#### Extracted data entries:
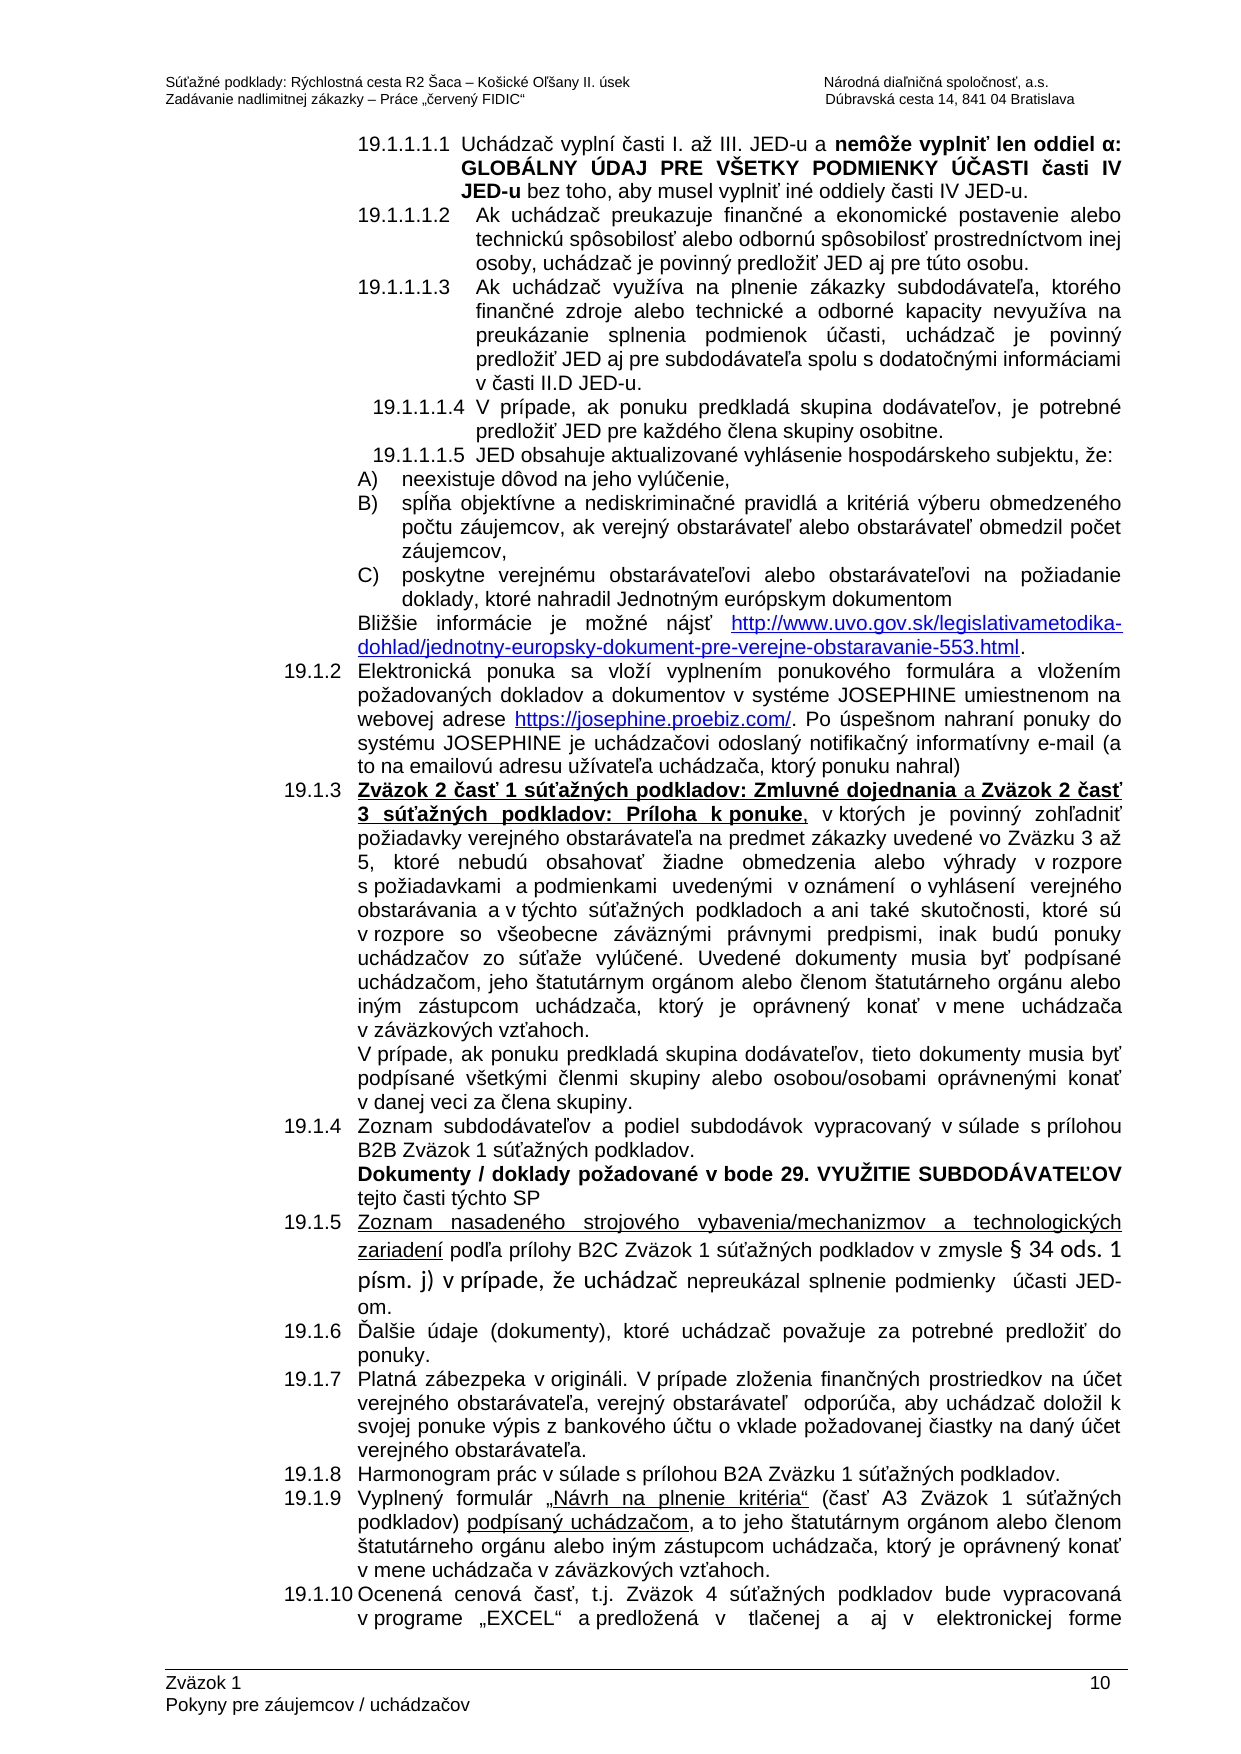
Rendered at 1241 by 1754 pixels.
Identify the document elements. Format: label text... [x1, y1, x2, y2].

list JED obsahuje aktualizované vyhlásenie hospodárskeho subjektu, že: [372, 443, 1122, 467]
text 19.1.8 Harmonogram prác v súlade s prílohou B2A Zväzku 1 súťažných podkladov. [283, 1462, 1122, 1486]
text 19.1.7 Platná zábezpeka v origináli. V prípade zloženia finančných prostriedkov na účet verejného obstarávateľa, verejný obstarávateľ odporúča, aby uchádzač doložil k svojej ponuke výpis z bankového účtu o vklade požadovanej čiastky na daný účet verejného obstarávateľa. [283, 1366, 1122, 1462]
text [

#### Assignment:
Return all of the data exactly as written, and drop the pictures.

#### Expected answer:
Rendered at 1241 by 1754 pixels.
Identify the document elements. Format: label text... [x1, y1, x2, y2].

list JED obsahuje aktualizované vyhlásenie hospodárskeho subjektu, že: [372, 443, 1122, 467]
text 19.1.8 Harmonogram prác v súlade s prílohou B2A Zväzku 1 súťažných podkladov. [283, 1462, 1122, 1486]
text 19.1.7 Platná zábezpeka v origináli. V prípade zloženia finančných prostriedkov na účet verejného obstarávateľa, verejný obstarávateľ odporúča, aby uchádzač doložil k svojej ponuke výpis z bankového účtu o vklade požadovanej čiastky na daný účet verejného obstarávateľa. [283, 1366, 1122, 1462]
text [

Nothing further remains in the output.